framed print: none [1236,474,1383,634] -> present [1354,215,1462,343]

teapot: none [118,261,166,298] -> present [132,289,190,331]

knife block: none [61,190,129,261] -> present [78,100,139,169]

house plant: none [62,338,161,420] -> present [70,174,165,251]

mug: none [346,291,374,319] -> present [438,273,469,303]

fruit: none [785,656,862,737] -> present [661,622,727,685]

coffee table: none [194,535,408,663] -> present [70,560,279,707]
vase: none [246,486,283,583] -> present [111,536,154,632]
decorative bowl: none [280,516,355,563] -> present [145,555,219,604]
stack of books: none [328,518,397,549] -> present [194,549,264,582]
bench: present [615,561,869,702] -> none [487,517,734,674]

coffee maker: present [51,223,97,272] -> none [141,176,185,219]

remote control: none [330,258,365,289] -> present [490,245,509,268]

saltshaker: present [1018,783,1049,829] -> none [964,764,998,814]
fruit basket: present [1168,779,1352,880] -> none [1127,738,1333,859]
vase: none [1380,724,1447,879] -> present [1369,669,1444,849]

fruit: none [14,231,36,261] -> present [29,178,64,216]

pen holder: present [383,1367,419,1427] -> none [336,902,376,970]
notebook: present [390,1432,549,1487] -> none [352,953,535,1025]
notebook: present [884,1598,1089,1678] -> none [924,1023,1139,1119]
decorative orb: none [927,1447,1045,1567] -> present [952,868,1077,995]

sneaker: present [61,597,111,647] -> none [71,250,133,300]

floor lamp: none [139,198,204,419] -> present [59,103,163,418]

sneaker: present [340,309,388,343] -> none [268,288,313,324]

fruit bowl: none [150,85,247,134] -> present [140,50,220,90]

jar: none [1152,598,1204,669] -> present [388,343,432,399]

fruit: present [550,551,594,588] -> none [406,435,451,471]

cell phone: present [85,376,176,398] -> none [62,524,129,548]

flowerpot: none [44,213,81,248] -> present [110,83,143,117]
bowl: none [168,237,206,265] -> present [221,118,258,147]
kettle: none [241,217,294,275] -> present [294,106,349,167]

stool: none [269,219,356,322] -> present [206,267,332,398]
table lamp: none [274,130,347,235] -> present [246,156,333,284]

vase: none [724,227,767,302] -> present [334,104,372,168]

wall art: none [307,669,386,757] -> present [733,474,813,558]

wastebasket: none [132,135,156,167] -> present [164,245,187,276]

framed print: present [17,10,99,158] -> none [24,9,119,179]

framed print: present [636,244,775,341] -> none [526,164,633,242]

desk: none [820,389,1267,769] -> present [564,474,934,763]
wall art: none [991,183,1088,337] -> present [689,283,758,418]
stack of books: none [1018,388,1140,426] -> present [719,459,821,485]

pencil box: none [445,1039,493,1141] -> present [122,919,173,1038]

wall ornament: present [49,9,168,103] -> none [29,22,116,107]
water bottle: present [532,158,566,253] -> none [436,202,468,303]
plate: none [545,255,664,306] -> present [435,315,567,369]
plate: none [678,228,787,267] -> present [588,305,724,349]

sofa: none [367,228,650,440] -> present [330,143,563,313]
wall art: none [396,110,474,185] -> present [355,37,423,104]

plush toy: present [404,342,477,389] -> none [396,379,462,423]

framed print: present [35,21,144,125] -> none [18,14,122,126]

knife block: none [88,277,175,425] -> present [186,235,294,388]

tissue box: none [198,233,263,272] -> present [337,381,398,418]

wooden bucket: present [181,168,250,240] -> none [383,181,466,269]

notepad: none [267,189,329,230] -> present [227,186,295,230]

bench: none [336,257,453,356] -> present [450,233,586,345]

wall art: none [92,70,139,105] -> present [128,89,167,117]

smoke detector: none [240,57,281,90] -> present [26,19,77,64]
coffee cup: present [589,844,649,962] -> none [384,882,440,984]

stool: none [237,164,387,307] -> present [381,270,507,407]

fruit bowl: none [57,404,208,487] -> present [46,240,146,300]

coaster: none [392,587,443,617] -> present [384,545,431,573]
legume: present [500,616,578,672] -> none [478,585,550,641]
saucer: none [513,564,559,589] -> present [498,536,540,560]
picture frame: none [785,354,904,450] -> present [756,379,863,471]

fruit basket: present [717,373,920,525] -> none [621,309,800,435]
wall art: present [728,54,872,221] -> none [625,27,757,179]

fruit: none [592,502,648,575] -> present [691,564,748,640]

───

## YOUR INSTRUCTIONS
Copy exactly the stretch of data above from the line with "pen holder: present" through the line with "flowerpot: none [44,213,81,248]", and omit all other lines.

## SOLUTION FOR THIS TASK
pen holder: present [383,1367,419,1427] -> none [336,902,376,970]
notebook: present [390,1432,549,1487] -> none [352,953,535,1025]
notebook: present [884,1598,1089,1678] -> none [924,1023,1139,1119]
decorative orb: none [927,1447,1045,1567] -> present [952,868,1077,995]

sneaker: present [61,597,111,647] -> none [71,250,133,300]

floor lamp: none [139,198,204,419] -> present [59,103,163,418]

sneaker: present [340,309,388,343] -> none [268,288,313,324]

fruit bowl: none [150,85,247,134] -> present [140,50,220,90]

jar: none [1152,598,1204,669] -> present [388,343,432,399]

fruit: present [550,551,594,588] -> none [406,435,451,471]

cell phone: present [85,376,176,398] -> none [62,524,129,548]

flowerpot: none [44,213,81,248] -> present [110,83,143,117]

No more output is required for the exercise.